Neil Devindra Bissoondath, novelist, short-story writer, essayist (b at Arima, Trinidad and Tobago 19 Apr 1955). He attended St Mary's College in Port of Spain before emigrating to Canada in 1973, when he became a student at York University (BA 1977). After graduating, he began teaching English as a second language and French in Toronto. Bissoondath began writing short stories in the late seventies, and attended the Banff School of Fine Arts in 1983. He credits his uncle, author V.S. Naipaul, for providing inspiration. Bissoondath's first book, a collection of short stories called Digging Up the Mountains (1985), deals with feelings of cultural alienation, exile and domestic upheaval - themes he has continued to explore in his other writings.
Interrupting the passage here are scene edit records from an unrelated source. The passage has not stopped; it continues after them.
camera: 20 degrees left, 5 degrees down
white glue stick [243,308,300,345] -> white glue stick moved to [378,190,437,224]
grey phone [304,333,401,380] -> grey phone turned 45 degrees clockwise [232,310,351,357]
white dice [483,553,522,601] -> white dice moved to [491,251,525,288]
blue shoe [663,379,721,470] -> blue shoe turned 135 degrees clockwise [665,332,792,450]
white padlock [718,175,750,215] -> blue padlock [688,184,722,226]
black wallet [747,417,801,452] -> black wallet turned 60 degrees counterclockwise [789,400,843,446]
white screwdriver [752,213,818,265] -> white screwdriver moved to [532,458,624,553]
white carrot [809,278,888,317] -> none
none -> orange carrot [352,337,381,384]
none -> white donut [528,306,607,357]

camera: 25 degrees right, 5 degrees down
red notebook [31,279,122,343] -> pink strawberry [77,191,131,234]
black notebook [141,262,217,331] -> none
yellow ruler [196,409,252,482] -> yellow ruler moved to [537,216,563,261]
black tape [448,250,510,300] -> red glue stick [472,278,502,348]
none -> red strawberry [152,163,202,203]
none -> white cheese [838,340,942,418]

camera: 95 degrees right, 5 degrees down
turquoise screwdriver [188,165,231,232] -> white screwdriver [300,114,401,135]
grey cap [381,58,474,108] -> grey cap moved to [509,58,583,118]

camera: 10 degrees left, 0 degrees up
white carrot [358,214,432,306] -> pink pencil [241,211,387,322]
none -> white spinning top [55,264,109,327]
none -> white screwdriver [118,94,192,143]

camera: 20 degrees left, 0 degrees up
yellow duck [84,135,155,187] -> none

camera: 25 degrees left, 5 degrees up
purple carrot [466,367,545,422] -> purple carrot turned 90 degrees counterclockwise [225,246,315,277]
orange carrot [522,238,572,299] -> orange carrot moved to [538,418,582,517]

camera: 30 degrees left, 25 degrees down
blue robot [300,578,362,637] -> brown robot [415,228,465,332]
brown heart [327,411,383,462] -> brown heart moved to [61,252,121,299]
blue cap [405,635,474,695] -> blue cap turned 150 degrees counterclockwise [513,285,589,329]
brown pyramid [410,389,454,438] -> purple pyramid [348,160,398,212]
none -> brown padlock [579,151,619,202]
The book was a commercial and critical success, enabling Bissoondath to leave teaching for a number of years and devote himself to writing full-time. In 1995 he relocated to Québec City, where he teaches Creative Writing at Université Laval.
Bissoondath published a second collection of short stories, On the Eve of Uncertain Tomorrows, in 1990. Most of his fiction has taken the form of novels, beginning with A Casual Brutality (1988), set in the fictional Caribbean republic of Casaquemada. The Innocence of Age (1993) is the story of intergenerational tensions in an increasingly racist Toronto. Bissoondath's novels often focus on characters confronting their respective pasts. The protagonist in Governor General's Award nominee The Worlds Within Her (1998) returns to her Caribbean birthplace in order to deliver her mother's ashes. In Doing the Heart Good (2002), an elderly anglophone Montrealer reevaluates his life after losing his possessions to an arsonist. The Unyielding Clamour of the Night (2005) deals with a young schoolteacher who leaves a privileged upbringing to encounter political, religious, and racial unrest in a fictional island state modelled on Sri Lanka.
Bissoondath's most controversial and best-selling book is Selling Illusions: The Cult of Multiculturalism in Canada (1994, rev. 2002). In this nonfiction work, Bissoondath criticizes the 1971 multiculturalism Act for emphasizing differences rather than similarities amongst the country's various ethnic groups. He argues that the country's multicultural policies, though well-intentioned, have only encouraged the isolation and stereotyping of cultural groups.